Health information from national medical societies can generally be trusted, such as the American Medical Association, American Cancer Society, etc. These are safe. However, if one is looking for medical information on groundbreaking technologies such as regenerative medicine, those sites are typically conservative.


Most medical journals are available online now, however to get full text one typically needs a subscription. Abstracts, which are concise summaries of research, are readily available online so if that's all that is necessary they are everywhere.


Most practices have a website these days and the better ones will have a blog or an educational component to them. Some have animated videos or narrated ones which can provide valuable information. Most procedures are widely discussed on the internet and one may see information from doctors along with patient experiences.


Patients more and more are seeking knowledge online, and the new reality is doctors can either contribute and embrace this phenomenon, or resist and have their pateints pass them by.

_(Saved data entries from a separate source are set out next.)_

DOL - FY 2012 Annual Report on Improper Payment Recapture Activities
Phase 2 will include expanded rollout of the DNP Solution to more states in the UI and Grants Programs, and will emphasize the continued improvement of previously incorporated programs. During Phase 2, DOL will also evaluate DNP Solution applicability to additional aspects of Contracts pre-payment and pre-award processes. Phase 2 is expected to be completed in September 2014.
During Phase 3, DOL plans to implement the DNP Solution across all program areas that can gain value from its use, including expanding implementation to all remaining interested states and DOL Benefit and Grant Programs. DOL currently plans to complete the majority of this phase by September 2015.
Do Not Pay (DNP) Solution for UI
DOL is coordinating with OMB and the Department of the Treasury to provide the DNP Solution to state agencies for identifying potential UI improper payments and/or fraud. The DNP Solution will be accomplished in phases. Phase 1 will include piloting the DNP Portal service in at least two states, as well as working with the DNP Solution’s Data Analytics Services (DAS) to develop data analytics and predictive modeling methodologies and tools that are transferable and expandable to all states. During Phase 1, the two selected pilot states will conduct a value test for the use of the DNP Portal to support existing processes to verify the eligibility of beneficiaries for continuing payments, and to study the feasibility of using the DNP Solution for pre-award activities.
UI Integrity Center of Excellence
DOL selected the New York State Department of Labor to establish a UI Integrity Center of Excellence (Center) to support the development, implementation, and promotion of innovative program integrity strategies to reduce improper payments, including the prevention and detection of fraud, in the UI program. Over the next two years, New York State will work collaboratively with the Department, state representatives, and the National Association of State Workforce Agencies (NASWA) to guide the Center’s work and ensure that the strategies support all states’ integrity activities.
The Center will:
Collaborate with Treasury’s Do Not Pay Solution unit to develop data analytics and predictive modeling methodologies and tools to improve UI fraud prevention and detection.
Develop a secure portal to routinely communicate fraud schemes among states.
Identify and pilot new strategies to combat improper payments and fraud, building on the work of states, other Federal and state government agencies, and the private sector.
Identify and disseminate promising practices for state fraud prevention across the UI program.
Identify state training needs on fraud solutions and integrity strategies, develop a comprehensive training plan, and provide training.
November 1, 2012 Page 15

This post was made using the Auto Blogging Software from WebMagnates.org This line will not appear when posts are made after activating the software to full version.

Patients Increasingly Are Seeking Medical Information Online

information online. Almost 20% of internet users have also gone online to look for others with similar medical problems.


Sixty percent of internet users for medical information think the information is either the same or better than the information received from their own doctor. Interesting enough, of those folks using the internet for health information, almost 60% of them did not discuss this information with their doctor.


What are patients looking at exactly? First and foremost they are looking at information related to their own condition around the web. This may include diagnostic options, treatment side effects, and for second opinions. Also, they may be looking up their doctor and his/her practice specifically for reputation.


Keep in mind that any person with a computer and a website or blog may place health information on the internet. It's not extremely difficult. What can be very difficult, however, is for the average consumer to delineate fact from fiction when reading through all of this material.


Additionally, there is no standard grading reference to ensure information online is of the highest integrity.


Regardless of this possibility, the fact that so much health information is available online allows consumers to become much more educated in their condition(s). They can participate more fully in treatment decisions and become actively engaged in their outcomes, After all, knowledge is power.


Health information from national medical societies can generally be trusted, such as the American Medical Association, American Cancer Society, etc. These are safe. However, if one is looking for medical information on groundbreaking technologies such as regenerative medicine, those sites are typically conservative.


Most medical journals are available online now, however to get full text one typically needs a subscription. Abstracts, which are concise summaries of research, are readily available online so if that's all that is necessary they are everywhere.


Most practices have a website these days and the better ones will have a blog or an educational component to them. Some have animated videos or narrated ones which can provide valuable information. Most procedures are widely discussed on the internet and one may see information from doctors along with patient experiences.


Patients more and more are seeking knowledge online, and the new reality is doctors can either contribute and embrace this phenomenon, or resist and have their pateints pass them by.


This post was made using the Auto Blogging Software from WebMagnates.org This line will not appear when posts are made after activating the software to full version.